Sarah Jarosz May 30-31. 9 p.m. CofC Cistern Yard $50+ | Photo by Kaitlyn Raitz

While most of us twiddled away 2020 adjusting Zoom filters and washing our hands, Sarah Jarosz released a new record. World on the Ground, her second on the Rounder label, hit the ground almost exactly one year ago — not the best timing to launch a new album. “All my touring plans had to be canceled,” said the singer-songwriter lauded for her dreamlike, sure vocals and instrumental prowess. When Jarosz takes the Cistern stage on May 30 for the first of two nights at Spoleto Festival USA, it will be the first time she’s performed in person since the pandemic grounded her touring schedule and halted her work life. “It will be emotional for sure,” she says, “but more than anything it will be joyful.”

A Texas native and musical prodigy who signed her first recording contract in high school, Jarosz has basically grown up on stage and on the road. Music fans may know her as a regular on Chris Thile’s Live From Here.

“I’ve been in constant motion, touring since my teens, and don’t think I’ve been in one place so long in my life as this past year,” said the New England Conservatory graduate who turns 30 a week before she comes to Charleston. She found it challenging to learn a new daily structure — a new rhythm to anchor a more stationary life — but, it certainly didn’t impact the tightly layered rhythms evident in her music, particularly in World on the Ground

Jarosz, who plays guitar, mandolin, bouzouki and clawhammer banjo, has also used the last year to delve more deeply into meditation, which perhaps comes as no surprise to fans who appreciate the lyrical depth of her songs, resonant with a wisdom that exceeds her years. “Don’t let ‘em keep you down, girl/ don’t let ‘em keep you down,” she sings in “Eve,” the opening track on World.

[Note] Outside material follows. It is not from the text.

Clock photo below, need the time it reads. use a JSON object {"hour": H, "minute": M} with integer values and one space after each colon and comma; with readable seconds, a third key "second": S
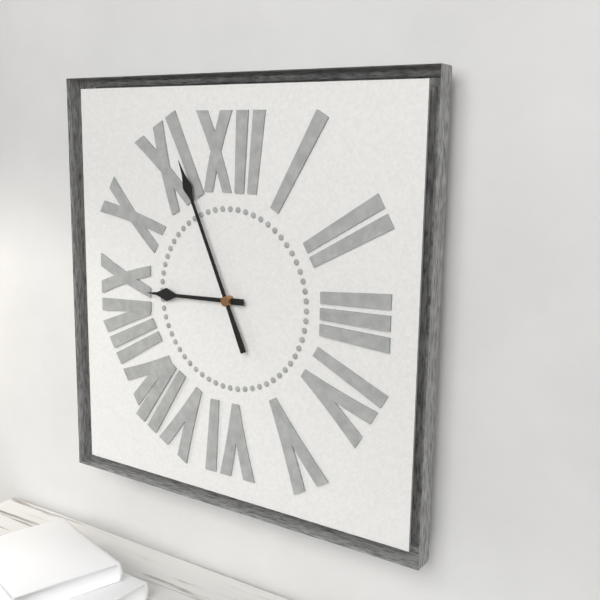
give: {"hour": 8, "minute": 56}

Indeed, nothing is keeping Jarosz down, not even a helluva pandemic. In fact, she’s soaring, having recently won her fourth Grammy, this one with World on the Ground as the 2021 Best Americana Album. It was just another part of this surreal year, she noted.

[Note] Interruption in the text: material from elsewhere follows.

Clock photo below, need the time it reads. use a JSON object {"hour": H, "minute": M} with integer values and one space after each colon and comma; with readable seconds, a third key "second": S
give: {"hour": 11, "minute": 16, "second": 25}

“I accepted the award virtually, sitting right here in my living room. It was weird but very special, an affirmation that despite this really tough year, the music didn’t get lost in the craziness of everything and that it resonated with people.” 

Part of that joy she anticipates with her Spoleto return to live performance comes from the fact that John Leventhal, her producer and co-writer of four of World on the Ground’s tracks, will be playing with Jarosz’s band on the Cistern stage. Working with Leventhal, the genius producer, recording engineer and multi-instrumentalist behind such talent as Rosanne Cash (his wife), Shawn Colvin (one of Jarosz’s early and major influences), the Blind Boys of Alabama, and Michelle Branch and others was significant for Jarosz, who credits him for pushing her songwriting into richer, more narrative terrain. “We had such a fantastic time, and really clicked musically and creatively,” she said. “I’m thrilled that John will be with us as we play this music live in front of an audience for the first time.” 

The set list, she suggests, may include some other tunes, perhaps even ones from Blue Heron Suite, a brand new record Jarosz released earlier this month (her second release during COVID), but she’s most excited to finally perform songs from this year’s Grammy winner. “It’s a chance to play catch up for the tour that never was,” she said. And, she’s equally delighted that her first post-COVID show will be at the Cistern, where she electrified audiences during the 2019 Spoleto season performing with Sara Watkins and Aoife O’Donovan of the Grammy-winning all-female bluegrass/Americana trio, I’m with Her.

“I can picture it in my brain, those trees, that magical space,” she said of the Cistern. “It’ll be so fun to have my first gig back be at a place I love. It’s been a long time coming, to say the least.”